Hosted at venues in Ascona and affiliated with local patrons and the Eranos Foundation, the meetings were organized by a small steering committee that liaised with universities such as the University of Basel, the University of Zurich, and the University of Geneva. Logistics engaged local cultural institutions like the Museo Comunale d'Arte Moderna Ascona and Swiss hospitality networks linked to the Swiss Tourism Federation. Funding came from private foundations, periodicals including Mercure de France and The New Statesman, and occasional grants involving consortia connected to the Rockefeller Foundation and the Ford Foundation.

Influence and Legacy

The Eranos gatherings shaped scholarship associated with the History of Religions School, influenced editions published by Pantheon Books and Lambda, and contributed to curricula at the University of Chicago Divinity School and the Gnosis Society. Cross-disciplinary synergies seeded research programs at the Warburg Institute and informed exhibition practices at institutions such as the Museum of Modern Art and the Tate Modern. Intellectual networks activated at Ascona sustained collaborations among scholars at the Center for Advanced Study in the Behavioral Sciences, the Haskins Laboratories, and the Institute of Archaeology (UCL).

Criticisms and Controversies

Critics highlighted ideological ambiguities when participants associated with National Socialism or conservative cultural movements overlapped with émigré scholars from the Federation of Jewish Communities.

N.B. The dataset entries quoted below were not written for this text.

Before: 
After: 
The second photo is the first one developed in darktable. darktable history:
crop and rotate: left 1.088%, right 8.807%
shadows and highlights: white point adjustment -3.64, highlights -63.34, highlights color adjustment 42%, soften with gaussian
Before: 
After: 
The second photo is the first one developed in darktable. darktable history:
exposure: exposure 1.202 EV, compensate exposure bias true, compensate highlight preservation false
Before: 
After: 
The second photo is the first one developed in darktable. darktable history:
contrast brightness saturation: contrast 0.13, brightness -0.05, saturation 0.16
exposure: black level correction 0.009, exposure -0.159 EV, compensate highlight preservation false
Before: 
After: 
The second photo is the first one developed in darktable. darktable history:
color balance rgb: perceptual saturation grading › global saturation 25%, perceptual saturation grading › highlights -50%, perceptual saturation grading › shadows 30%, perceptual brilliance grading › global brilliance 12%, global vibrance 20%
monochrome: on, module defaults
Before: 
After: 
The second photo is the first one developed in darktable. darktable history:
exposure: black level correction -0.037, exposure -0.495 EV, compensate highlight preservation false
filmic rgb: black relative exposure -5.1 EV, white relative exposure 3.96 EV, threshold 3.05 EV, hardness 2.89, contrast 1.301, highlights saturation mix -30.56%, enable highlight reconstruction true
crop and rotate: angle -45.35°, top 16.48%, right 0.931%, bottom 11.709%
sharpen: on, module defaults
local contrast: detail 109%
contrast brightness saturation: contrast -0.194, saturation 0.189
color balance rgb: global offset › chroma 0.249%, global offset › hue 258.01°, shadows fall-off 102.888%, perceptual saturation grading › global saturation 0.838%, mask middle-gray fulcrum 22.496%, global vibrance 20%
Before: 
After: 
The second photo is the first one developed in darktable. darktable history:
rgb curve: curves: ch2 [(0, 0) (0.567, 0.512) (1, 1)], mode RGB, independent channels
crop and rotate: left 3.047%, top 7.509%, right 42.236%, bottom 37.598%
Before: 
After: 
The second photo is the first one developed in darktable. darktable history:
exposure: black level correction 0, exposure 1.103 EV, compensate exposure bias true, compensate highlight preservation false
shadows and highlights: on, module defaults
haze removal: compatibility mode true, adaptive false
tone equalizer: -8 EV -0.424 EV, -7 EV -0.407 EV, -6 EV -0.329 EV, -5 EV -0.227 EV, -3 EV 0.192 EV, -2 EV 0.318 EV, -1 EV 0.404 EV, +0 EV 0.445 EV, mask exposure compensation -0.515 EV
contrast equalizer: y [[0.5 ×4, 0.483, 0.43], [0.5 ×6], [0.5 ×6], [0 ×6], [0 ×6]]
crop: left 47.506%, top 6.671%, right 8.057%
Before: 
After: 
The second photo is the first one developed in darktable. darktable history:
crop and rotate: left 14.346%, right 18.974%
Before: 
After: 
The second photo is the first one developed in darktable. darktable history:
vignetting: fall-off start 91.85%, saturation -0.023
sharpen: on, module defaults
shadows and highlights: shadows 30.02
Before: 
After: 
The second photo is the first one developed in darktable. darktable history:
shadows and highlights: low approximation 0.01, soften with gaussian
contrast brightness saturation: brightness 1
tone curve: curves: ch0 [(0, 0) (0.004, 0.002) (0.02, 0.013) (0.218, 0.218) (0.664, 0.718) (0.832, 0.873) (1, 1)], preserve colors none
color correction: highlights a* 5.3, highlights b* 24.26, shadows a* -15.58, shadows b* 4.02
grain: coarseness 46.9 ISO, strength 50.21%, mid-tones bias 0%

Debates evoked controversies comparable to disputes at the Weimar Republic cultural salons and tensions similar to those surrounding publications in Der Standard and Die Zeit. Some scholars argued that the conferences privileged elite networks tied to publishers like Alfred A. Knopf and institutions such as the British Academy, raising questions about access and representativeness within transnational intellectual exchange.